As has been the tendency of writer and producer Chris Chibnall over the course of this season, the finale of “The Timeless Children” thumbs its nose at Doctor Who canon. Pulling on the thread from the classic Doctor Who serial “The Brain of Morbius,” “The Timeless Children” confirms that William Hartnell was not the first incarnation of The Doctor. Although this contradicts several episodes of Who canon, it’s an idea that has been suggested before. If that was the only change Chibnall had made in “The Timeless Children” it would have been groundbreaking enough. Instead, that’s just one piece of the story. And while that can be, somewhat grudgingly, accepted… the rest… Well, it plays like fan fiction. And not even good fan fiction.

The episode picks up from the cliffhanger with the Companions being separated from The Doctor (Jodie Whittaker) and at the mercy of an army of Cybermen who are about to kill them off. Leaving her friends to fend for themselves, who do an impossibly good job by the way, The Doctor heads off through the rift in space to Gallifrey with The Master (Sacha Dhawan) who shows off his handiwork proudly and invites the Cybermen to journey through the rift after them so he can combine Time Lord and Cybermen into a new race of undying warriors at his command. As Master plots go, it’s not the worst idea he’s had. Although it certainly undercuts the Lone Cyberman (Patrick O’Kane) as the big threat of the finale. The Doctor doesn’t so much out-think The Master in the end, but instead allows one of the humans to sacrifice himself to kill of both The Master (sure, I’m sure he’s really dead this time) and the regenerating Cybermen. So I guess that’s a win?

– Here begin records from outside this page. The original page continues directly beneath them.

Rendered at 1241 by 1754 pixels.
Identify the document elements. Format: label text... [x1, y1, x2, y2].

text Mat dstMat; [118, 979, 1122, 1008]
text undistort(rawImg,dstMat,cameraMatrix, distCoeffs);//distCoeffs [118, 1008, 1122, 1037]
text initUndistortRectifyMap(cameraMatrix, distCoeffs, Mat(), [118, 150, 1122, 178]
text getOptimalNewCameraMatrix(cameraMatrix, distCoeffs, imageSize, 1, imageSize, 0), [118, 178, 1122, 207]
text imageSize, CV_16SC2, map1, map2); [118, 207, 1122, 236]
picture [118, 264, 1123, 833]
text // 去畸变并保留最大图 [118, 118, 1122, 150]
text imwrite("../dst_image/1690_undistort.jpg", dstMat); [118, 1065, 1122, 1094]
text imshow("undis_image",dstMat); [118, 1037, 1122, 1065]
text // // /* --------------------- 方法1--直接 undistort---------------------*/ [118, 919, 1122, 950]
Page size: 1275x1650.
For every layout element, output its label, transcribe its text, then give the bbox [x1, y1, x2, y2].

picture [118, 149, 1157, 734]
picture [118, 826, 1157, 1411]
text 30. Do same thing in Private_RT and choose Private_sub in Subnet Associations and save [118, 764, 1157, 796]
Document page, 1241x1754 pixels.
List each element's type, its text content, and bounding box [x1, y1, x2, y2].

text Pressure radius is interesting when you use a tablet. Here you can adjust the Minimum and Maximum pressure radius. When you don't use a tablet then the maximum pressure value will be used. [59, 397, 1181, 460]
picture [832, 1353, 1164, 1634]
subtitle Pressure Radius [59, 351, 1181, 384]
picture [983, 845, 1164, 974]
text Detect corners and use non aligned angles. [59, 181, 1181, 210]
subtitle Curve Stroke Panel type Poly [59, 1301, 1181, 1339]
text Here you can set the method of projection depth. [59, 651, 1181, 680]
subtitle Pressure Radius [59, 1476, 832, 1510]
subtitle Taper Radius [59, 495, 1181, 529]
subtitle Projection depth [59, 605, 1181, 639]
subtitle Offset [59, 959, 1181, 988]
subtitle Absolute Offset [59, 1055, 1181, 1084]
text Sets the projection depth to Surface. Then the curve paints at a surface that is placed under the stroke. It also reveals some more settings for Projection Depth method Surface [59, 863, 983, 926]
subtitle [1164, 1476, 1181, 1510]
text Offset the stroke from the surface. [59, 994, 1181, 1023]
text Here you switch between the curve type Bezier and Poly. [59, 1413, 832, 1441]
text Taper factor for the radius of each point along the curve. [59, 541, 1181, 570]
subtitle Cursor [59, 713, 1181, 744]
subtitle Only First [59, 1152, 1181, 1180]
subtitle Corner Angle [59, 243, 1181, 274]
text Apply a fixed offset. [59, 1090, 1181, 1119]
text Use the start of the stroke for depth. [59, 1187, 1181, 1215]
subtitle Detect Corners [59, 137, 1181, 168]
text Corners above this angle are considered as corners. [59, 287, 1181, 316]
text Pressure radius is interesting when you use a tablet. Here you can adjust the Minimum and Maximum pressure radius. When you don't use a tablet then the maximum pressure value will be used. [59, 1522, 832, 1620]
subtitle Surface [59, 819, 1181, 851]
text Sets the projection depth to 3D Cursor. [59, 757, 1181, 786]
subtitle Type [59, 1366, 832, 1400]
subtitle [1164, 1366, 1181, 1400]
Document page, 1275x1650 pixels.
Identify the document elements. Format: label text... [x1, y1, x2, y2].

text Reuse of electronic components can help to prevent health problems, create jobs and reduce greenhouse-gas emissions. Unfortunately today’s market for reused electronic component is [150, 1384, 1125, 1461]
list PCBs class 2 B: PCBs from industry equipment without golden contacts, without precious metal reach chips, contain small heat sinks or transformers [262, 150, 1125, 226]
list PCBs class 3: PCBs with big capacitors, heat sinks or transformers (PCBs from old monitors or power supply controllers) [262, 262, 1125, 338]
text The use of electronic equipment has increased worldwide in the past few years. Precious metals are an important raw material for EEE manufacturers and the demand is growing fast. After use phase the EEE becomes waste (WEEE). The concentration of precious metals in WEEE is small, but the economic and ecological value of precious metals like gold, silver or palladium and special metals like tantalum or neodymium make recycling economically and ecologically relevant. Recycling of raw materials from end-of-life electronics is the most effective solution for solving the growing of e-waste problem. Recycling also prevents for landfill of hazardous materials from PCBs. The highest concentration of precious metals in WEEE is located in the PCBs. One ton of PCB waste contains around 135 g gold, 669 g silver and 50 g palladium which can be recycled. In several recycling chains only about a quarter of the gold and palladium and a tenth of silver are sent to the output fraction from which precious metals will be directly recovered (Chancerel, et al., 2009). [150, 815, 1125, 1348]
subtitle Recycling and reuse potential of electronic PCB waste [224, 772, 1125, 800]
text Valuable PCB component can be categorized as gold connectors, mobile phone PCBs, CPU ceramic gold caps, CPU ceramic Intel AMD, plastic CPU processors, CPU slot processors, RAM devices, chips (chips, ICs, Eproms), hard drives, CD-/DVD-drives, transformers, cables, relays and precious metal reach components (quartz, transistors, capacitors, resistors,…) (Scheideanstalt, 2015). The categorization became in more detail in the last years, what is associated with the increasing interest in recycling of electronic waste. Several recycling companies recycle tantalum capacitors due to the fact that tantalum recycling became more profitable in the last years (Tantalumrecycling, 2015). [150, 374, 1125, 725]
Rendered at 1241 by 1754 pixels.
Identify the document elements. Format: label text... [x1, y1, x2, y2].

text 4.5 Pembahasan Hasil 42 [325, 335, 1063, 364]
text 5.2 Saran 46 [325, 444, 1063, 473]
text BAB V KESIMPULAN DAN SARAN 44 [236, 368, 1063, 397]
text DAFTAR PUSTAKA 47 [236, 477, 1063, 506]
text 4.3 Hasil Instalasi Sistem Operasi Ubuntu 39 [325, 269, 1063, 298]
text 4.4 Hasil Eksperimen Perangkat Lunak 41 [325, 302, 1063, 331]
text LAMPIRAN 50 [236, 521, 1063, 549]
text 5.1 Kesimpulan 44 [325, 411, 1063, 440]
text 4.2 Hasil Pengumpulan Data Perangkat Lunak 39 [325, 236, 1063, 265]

Let’s get to the fallout of the episode as The Doctor sends humans from the far future to live in present Earth. Questionable, but okay I guess? She also abandons not one but two working T.A.R.D.U.S. where eventually someone will come across them. Again, not exactly well thought-out. Then there’s the timeline issue. Unwilling to let The Doctor simply be a Time Lord, even an exceptional one, Chibnall rewrites all of Who history to recast The Doctor as the Timeless Child who appeared millennia ago and was responsible for the regeneration the entire race of Time Lords was built on. Aside from contradicting pretty much every episode, movie, novel, comic book, or audio story ever created, about the evolution of the Time Lords the idea comes from an awfully bad premise that The Doctor wasn’t special enough yet and somehow needed to stand-out more from other Time Lords (who are all dead, again, by the way). Sigh. The opening up of a pre-Hartnell history could have been done without such a seismic shift which only raises other issues that I’m dreading Chibnall will want to answer in episodes yet to come.